All the examples of DCI I've seen seems to be based on the object as the ultimate holder of information, and 开发者_开发知识库the transaction boundaries are defined inside the methods.
I would like to see an example of a persistent application, where there is some sort of persistence layer, i.e. where there can be duplicate object copies of the underlying persistence storage and where a change to an object is a change to a copy that will later be persisted. Does DCI work for that model at all?
DCI is a paradigm and just as you can build an application using any other paradigm with persistence (execluding pure FP since persistence is a side effect) so can you with DCI. It's not mentioned in DCI examples because it's not a concern to the paradigm and is unrelated to understanding the paradigm. (That said you're not the first to ask the question and will not be the last I'm sure).

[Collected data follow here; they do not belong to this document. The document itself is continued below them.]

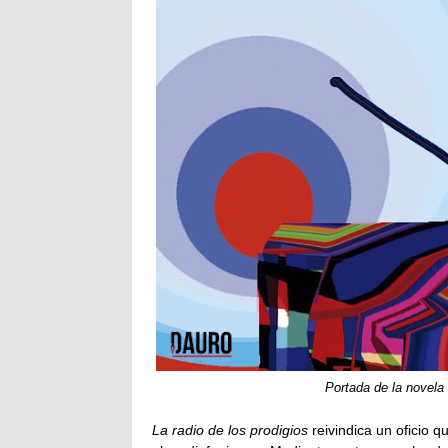
Portada de la novela
La radio de los prodigios
reivindica un oficio q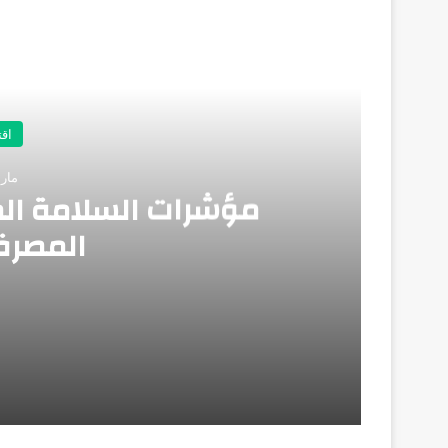
أق
اق
مارس 26
مؤشرات السلامة الم
المصرف
مارس 26, 2026
مؤشرات السلامة المالية تؤكد صلابة القطا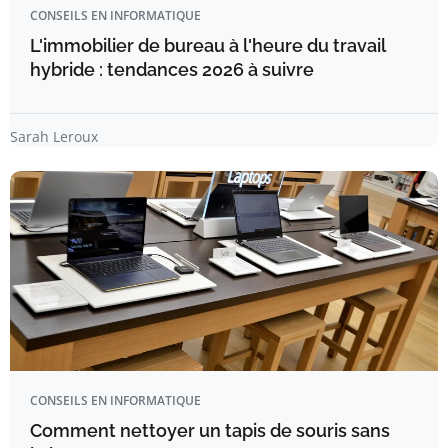
CONSEILS EN INFORMATIQUE
L'immobilier de bureau à l'heure du travail
hybride : tendances 2026 à suivre
Sarah Leroux
CONSEILS EN INFORMATIQUE
Comment nettoyer un tapis de souris sans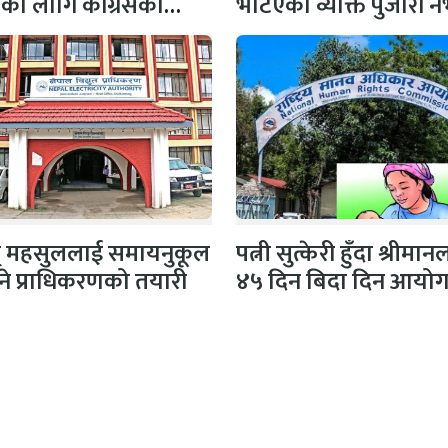
षाका लागि कांग्रेसको
भेटिएका व्यक्ति पुजारी
 सभापति गगन…
प्रहरीको स्पष्टिकरण
ुत् महसुललाई समायनुकूल
पत्नी सुत्केरी हुँदा श्रीमा
ने प्राधिकरणको तयारी
४५ दिन बिदा दिन आयो
सिफारिस
क/सञ्चालक
अतिथि सम्पादक
िकारी
धर्मेन्द्र कर्ण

The concern of persisting data is in general ortogonal to DCI. DCI tries to partition the design into
- What the system is
- What the system does
The first is the domain model and the second is the functionality of the system. Whether "what the system is" is kept in memory, flat files or a DB is important of course but a separate concern and is usually implemented using restricted OO
DCI doesn't really concern itself with persistance.
At http://blog.maxant.co.uk/pebble/files/dci_java_example_for_object_composition_google_group_201010052226.zip I have posted an example in Java, which incorporates JPA (ORM) for persisting entities.
It's part of a white paper to be posted soon at www.maxant.co.uk/whitepapers.jsp
A further example showing DCI being integrated into an app server will be in that paper. Hope that helps!